私たち、身体の相性ぴったりかもしれない。
そのあと、命ちゃんのご両親と兼一おじさんっていう人の馴れ初めをのろけ話を交えながら結構長い時間聞いた。
◇
「…………というわけなんだよ」
「えっと…………それで?」
我慢できずに、命ちゃんが反応する。
「お父さん、先週の日曜日に兼一おじさんと街の方へデートに行ったんだよ」
「「……………………」」
命ちゃんのお父さんがこれから言わんとしている事に心当たりのある私たちは、思わず押し黙ってしまう。

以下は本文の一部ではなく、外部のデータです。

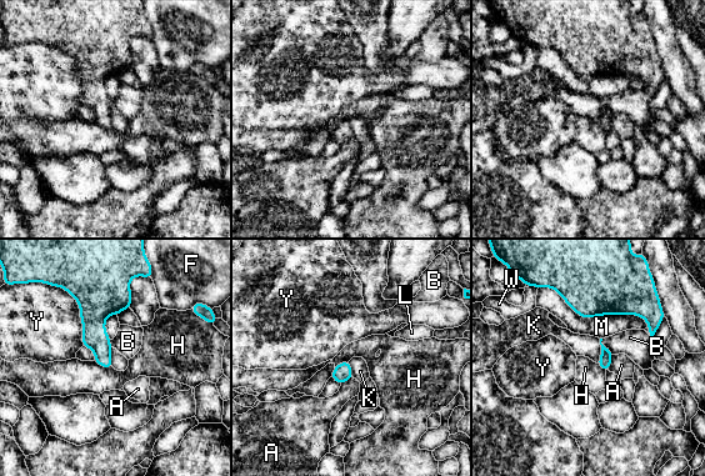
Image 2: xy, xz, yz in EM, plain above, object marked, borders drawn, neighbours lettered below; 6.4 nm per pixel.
Pass. A, B, F, H, K, L, M, W and Y are other cells; none of them fits.

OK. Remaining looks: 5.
Look: em planes (borders) at (968, 368, 1172). An open end.

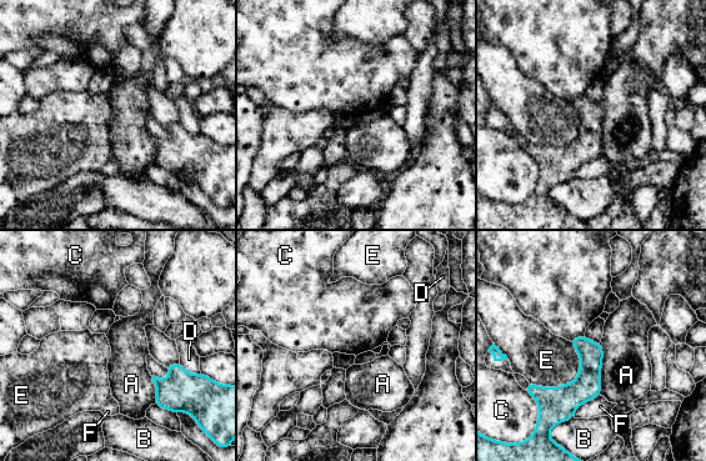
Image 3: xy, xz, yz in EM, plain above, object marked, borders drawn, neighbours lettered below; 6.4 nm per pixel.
Pass. A, B, C, D, E and F are other cells; a border runs along (599, 342), (602, 349), (601, 395) in image 3; no lettered fragment goes on from it.

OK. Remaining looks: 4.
Look: 3d 4 µm at (846, 376, 1274). Long arm stops here.

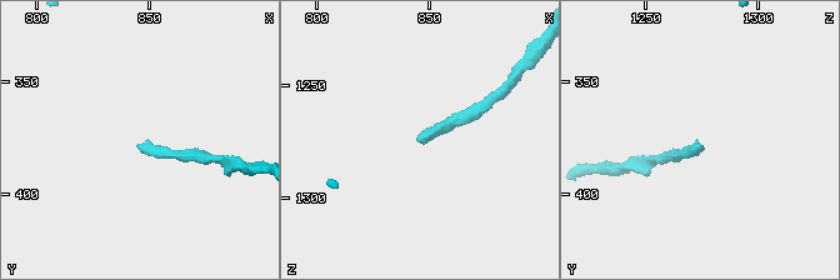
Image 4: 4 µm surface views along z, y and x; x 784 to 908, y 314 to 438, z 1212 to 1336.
Look: em xy step 4 (borders) at (846, 378, 1274). Shape alone is not enough.

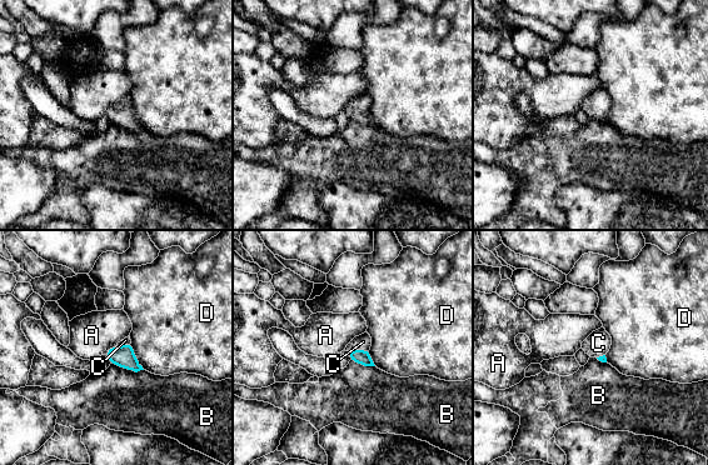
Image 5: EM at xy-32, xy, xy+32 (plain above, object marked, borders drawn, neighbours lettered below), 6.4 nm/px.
Look: em planes (borders) at the same point.

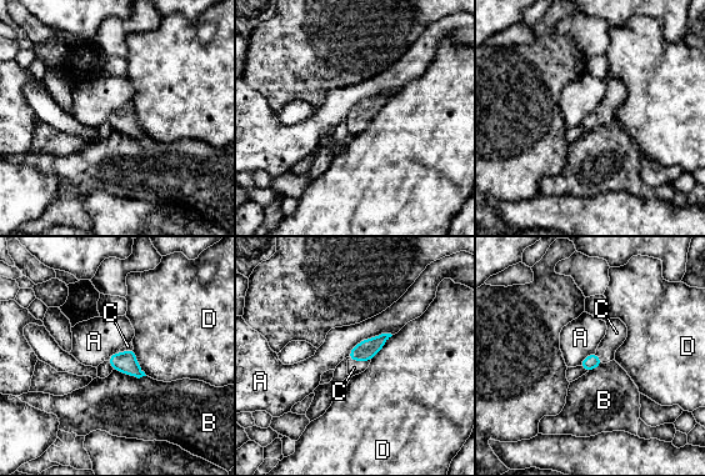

「今度、ちゃんと千鶴ちゃんのご両親にも二人で挨拶しに行くんだよ」
「それでも、私は千鶴のことが好きだから! ……………………え?」
「たとえ命ちゃんのご両親が反対しても、私たちは別れません! ……………………え?」
「ん?」
「あら?」
「「「「………………………………????」」」」
あれ? なんだか変な空気になっちゃった…………。
◇
私たちふたりの勘違いが解けるまで、そう時間はかからなかった。
今度は私が命ちゃんを家に呼ぶんだ…………。
…………不安だなぁ。
…………でも。
命ちゃんと一緒なら、きっとなんとかなるよね……………………?
どうも、壊れ始めたラジオです。
今回は、内容がやたらと濃くなってしまった気がします。各エピソードの文章量の差がすごい…………。
次回は命視点です。
それでは。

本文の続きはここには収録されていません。